Financial secretary Garth Henderson said this method was best-suited to the island’s reliance on rainfall and surface water.
The water catchment in the hills remained accessible, and was the home of many living animals and micro-organisms – some of which could have a major health impact if they were allowed to remain in the water supply.
That is why chlorination was mentioned in early planning documents for the Te Mato Vai Project, he said.
“I am comfortable that chlorination in some form was always envisaged by many government officials as the potential preferred option, simply on the basis of World Health Organisation recommendation and best practice in many countries,” Henderson said.
“I am particularly supportive of chlorination for those of our community members who are older and more vulnerable health-wise, not as able physical and financially to buy bottled water, use gas to boil water or pickup water from the community water stations or hook up a water tank to their roofs.
“Being able to turn on the tap for drinking and washing their food and have no qualms about getting sick as a result.”
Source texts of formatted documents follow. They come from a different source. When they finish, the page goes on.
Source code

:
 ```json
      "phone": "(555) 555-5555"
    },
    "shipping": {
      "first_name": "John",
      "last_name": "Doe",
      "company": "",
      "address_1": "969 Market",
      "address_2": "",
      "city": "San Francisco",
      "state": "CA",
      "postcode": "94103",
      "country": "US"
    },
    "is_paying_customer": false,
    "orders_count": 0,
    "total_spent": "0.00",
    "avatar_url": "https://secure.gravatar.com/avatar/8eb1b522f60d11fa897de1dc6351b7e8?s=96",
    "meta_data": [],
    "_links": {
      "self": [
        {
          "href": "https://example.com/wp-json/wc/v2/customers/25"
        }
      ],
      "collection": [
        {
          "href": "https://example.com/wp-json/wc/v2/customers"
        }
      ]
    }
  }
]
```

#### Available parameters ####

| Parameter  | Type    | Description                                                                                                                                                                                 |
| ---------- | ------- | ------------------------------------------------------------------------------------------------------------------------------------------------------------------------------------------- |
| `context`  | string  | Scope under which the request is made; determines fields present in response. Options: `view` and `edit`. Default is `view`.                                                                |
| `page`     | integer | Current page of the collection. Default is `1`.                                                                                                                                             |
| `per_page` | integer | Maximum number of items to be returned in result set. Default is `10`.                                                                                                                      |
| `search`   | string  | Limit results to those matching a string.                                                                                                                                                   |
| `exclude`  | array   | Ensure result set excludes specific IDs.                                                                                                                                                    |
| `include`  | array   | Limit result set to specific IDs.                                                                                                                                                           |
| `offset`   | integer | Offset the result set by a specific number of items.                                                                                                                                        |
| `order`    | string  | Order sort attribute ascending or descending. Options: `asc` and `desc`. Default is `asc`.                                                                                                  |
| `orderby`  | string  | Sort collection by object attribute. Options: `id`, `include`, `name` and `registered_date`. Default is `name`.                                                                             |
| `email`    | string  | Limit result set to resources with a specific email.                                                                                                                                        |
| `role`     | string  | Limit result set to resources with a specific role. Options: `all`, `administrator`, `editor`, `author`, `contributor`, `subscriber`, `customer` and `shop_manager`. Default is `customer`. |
Chlorination as a disinfection option is being intensively debated in forums ranging from newspaper letter to social media to public meetings. Many people have expressed unhappiness with the method and the process government is following to decide on the disinfection option.
Henderson said social media was not the best medium for balanced and informed debate.
“I note the accusations from several quarters that government has already made up its mind on chlorination as the preferred disinfection without considering other options,” he noted.
“I expect that shortly a Cabinet submission will be going to Cabinet with input from a variety of government agencies. This Cabinet submission will include recommendations on disinfection of Rarotonga water supply.
Water supply agency To Tatou Vai had tendered for a supplier of chlorination chemicals in May; this month, the prime minister put that purchase process on ice, pending Cabinet sign-off. To Tatou Vai was given a rap over the knuckles for embarrassing the government.
“This process of policy development and decision making is not fully understood by many members of the public,” Henderson said yesterday.
“This process is outlined in the Cabinet Manual and the Government Policy Toolkit and they both mirror similar processes in other Western-style democracies. I believe our approach was adopted from New Zealand government processes.”
Henderson also said he do not believe that sharing more information was going to change determined minds.
The chlorination decision would be based on public consultation meetings, and targeted consultation with the Chamber of Commerce, House of Ariki, non-government organisations, experts, desktop research and studies, he added. - RK
Nine steps to safer drinking water
The guidelines followed by government agencies to decide on chlorination include:
1. The policy must be based on sound evidence and research, both quantitative and qualitative.
2. The policy must take into account and recognize all stakeholders who will be affected by the policy and those involved in implementing it. It pays particular attention to people who are socially or economically disadvantaged because of their age, gender, social status, physical condition, geographical location, or other factors.
3. The policy is designed to address both the current and future needs of the country.
4. Where appropriate, new policy provides a new way of doing things, since the status quo has not achieved the desired outcomes. Innovative policy solutions may need to customised to suit the unique policy environment of this small island country.
5. The implementation of policy must involve collaborating with many parties and the process of policy development reflects this.
6. During policy development there must be a review of previous experience, to learn from and avoid repeating the mistakes of the past and build upon what has previously worked.
7. During the development of the policy all stakeholders must have been made aware of the process, informed of policy details, and given the opportunity to actively participate in the process.
8. The policy must have a system to evaluate whether it has been effectively implemented and if it is delivering on desired outcomes.
9. The policy must be mindful of the global context and be consistent with international best practice, laws and conventions that the Cook Islands are party to.